Rehabilitation is dedicated to helping people not only survive, but also thrive. Despite this complex goal, the organizing principles of rehabilitation still rely on biomedicine to construct disability as a problem of impaired bodies. Rehabilitation professionals are committed to helping to enhance people's lives, but many struggle with how to do so in light of the bigger questions regarding their roles in, for example, working to maintain hope for recovery and/or promoting greater acceptance of diverse abilities. A key problem is the lack of theoretical tools for working through the function of rehabilitation in the lives of disabled people.
Rehabilitation, for the most part, reflects a narrow mechanistic conception of movement. It considers movements of body structures such as joints, functional movements such as walking, or more recently, how movement and mobility facilitate participation in social roles. Despite a nascent concern with the environmental factors contributing to disablement, movement is still focused primarily on mobilizing people's bodies.
Rehabilitation: A Post-critical Approach reexamines the philosophical foundations of rehabilitation, expanding the concept of movement beyond the physical body.

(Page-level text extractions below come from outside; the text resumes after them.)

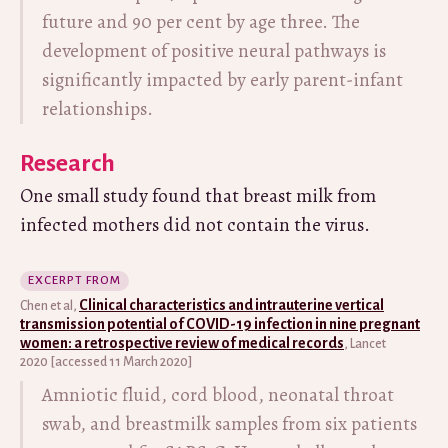
future and 90 per cent by age three. The
development of positive neural pathways is
significantly impacted by early parent-infant
relationships.
Research
One small study found that breast milk from
infected mothers did not contain the virus.
EXCERPT FROM
Clinical characteristics and intrauterine vertical
Chen et al,
transmission potential of COVID-19 infection in nine pregnant
women: a retrospective review of medical records
, Lancet
2020 [accessed 11 March 2020]
Amniotic fluid, cord blood, neonatal throat
swab, and breastmilk samples from six patients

Drawing from disability studies, sociology, anthropology, philosophy, cultural studies, and bioethics, this theoretically rigorous yet accessibly styled text:
- Explores the limitations of biomedicine as the organizing framework of rehabilitation
- Evaluates new directions to diversify contemporary rehabilitation practice
- Establishes the parameters for a reconfigured ethics of rehabilitation
By embracing multiple ideas of movement-not only physical, but also social, emotional, and political-alternative approaches to rehabilitation are revealed.
About the Author:
Barbara E. Gibson is an associate professor in the Department of Physical Therapy, University of Toronto, and a senior scientist at the Bloorview Research Institute at the Holland Bloorview Kids Rehabilitation Hospital in Toronto, Ontario, Canada. She holds the Bloorview Children's Hospital Foundation Chair in Childhood Disability Studies. She is a physical therapist and bioethicist, whose research examines the sociopolitical dimensions of childhood disability and rehabilitation. She holds cross appointments at the Centre for Person Centred Research, AUT University, Auckland, New Zealand, and the CanChild Centre for Childhood Disability Research, McMaster University, Hamilton, Ontario, Canada. She is an academic fellow at the Centre for Critical Qualitative Health Research and a member of the Joint Centre for Bioethics at the University of Toronto.